UNHCR’s February 2025 flash survey on Syrian refugee intentions across four countries found housing availability was the primary factor preventing return to Syria, followed by concerns about safety, economic challenges, and the availability of services. There were notable differences between countries. The highest return intentions were recorded in Lebanon (65%), while only 25% of Syrian refugees in Iraq expressed an intention to return. This difference may reflect the fact that many Syrian refugees in Iraq come from northeastern Syria, where insecurity remains high.
These findings suggest that while hostility from the Turkish community is increasing, it is not the primary push factor influencing Syrian refugees’ return intentions. Instead, conditions in Syria will largely determine if and when they choose to return. Significant improvements in both security and economic conditions within Syria would be required for the majority of Syrians to consider returning as safe and desirable.
While Türkiye and the Gulf states are playing important diplomatic roles in supporting the Hay’at Tahrir al-Sham (HTS) in Syria, largely due to security concerns, it remains unclear whether the Gulf states will provide the substantial funding needed for reconstruction and recovery, or if U.S. sanctions on Syria will be lifted. The sanctions presently penalize entities doing business in Syrian government-controlled areas, which may hinder infrastructure reconstruction efforts. While fearing that a Syrian regime collapse could destabilize the region, the Gulf nations and Türkiye have yet to commit significant funds to support large-scale refugee returns.
Conclusion
Despite the fall of the Assad regime, most refugees are likely to remain in their host countries until living conditions in Syria improve through reconstruction. This situation may lead to increased tension with local communities and put additional pressure on host governments, especially in light of global funding cuts for refugee assistance. In this context, efforts to promote social cohesion are more important than ever.

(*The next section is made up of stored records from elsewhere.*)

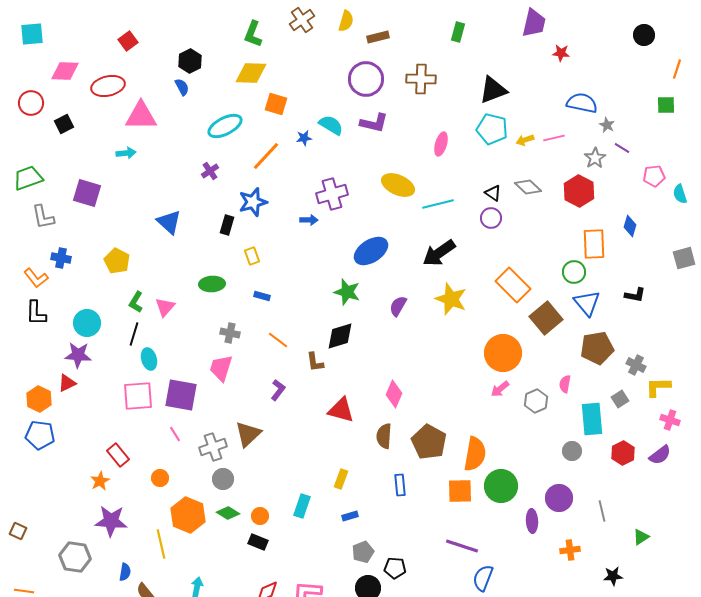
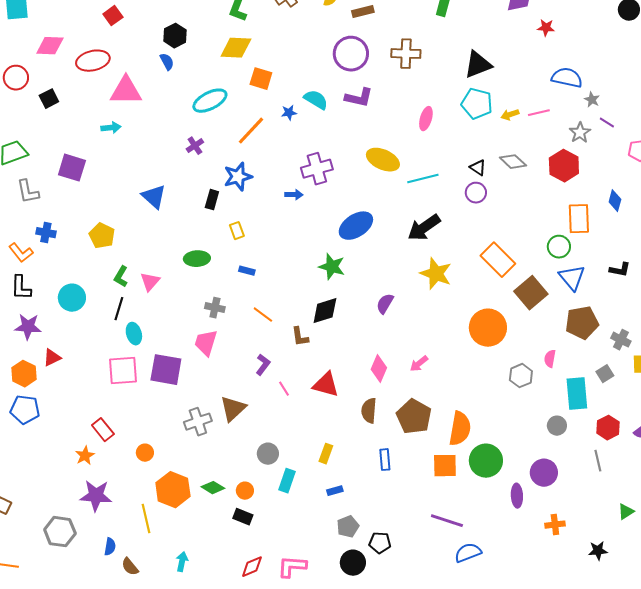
purple semicircle: (398, 306) -> (385, 304), moved
purple star: (78, 355) -> (28, 327), moved
pink arrow: (500, 389) -> (419, 364), moved
pink line: (175, 434) -> (284, 389), moved
gray circle: (223, 479) -> (268, 454), moved
gray line: (602, 511) -> (598, 461), moved
blue semicircle: (483, 578) -> (468, 553), turned 48

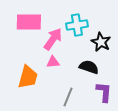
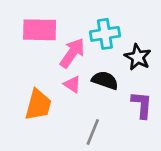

In Türkiye, as elsewhere, the prevailing narrative that refugees are a burden and contribute to crime needs to be reconsidered. Five years ago, the Turkish government reported that there were 9,000 Syrian-owned businesses in Türkiye, along with 6,000 joint Syrian-Turkish enterprises, which provided employment opportunities for both Syrians and Turks.
Surveys show that Syrian refugees generally seek amicable relationships with their neighbors and that many already feel at home in Türkiye. Some programs aim to foster social cohesion by promoting greater interaction between Syrians and Turks, but research suggests that the quality of these interaction matters more than mere exposure. Negative or superficial contact can heighten tensions, particularly amid economic competition, while meaningful exchanges through education and women’s groups may enhance social cohesion.
Nearly 14 million Syrians remain displaced, needing not only humanitarian aid but also the opportunity to return home and contribute to rebuilding their country. They are vital to Syria’s future, yet their fate depends on whether the international community — after 14 years of support — will commit to lasting solutions. Until then, Syrian refugees will likely remain in their host countries, awaiting the opportunity to return or integrate.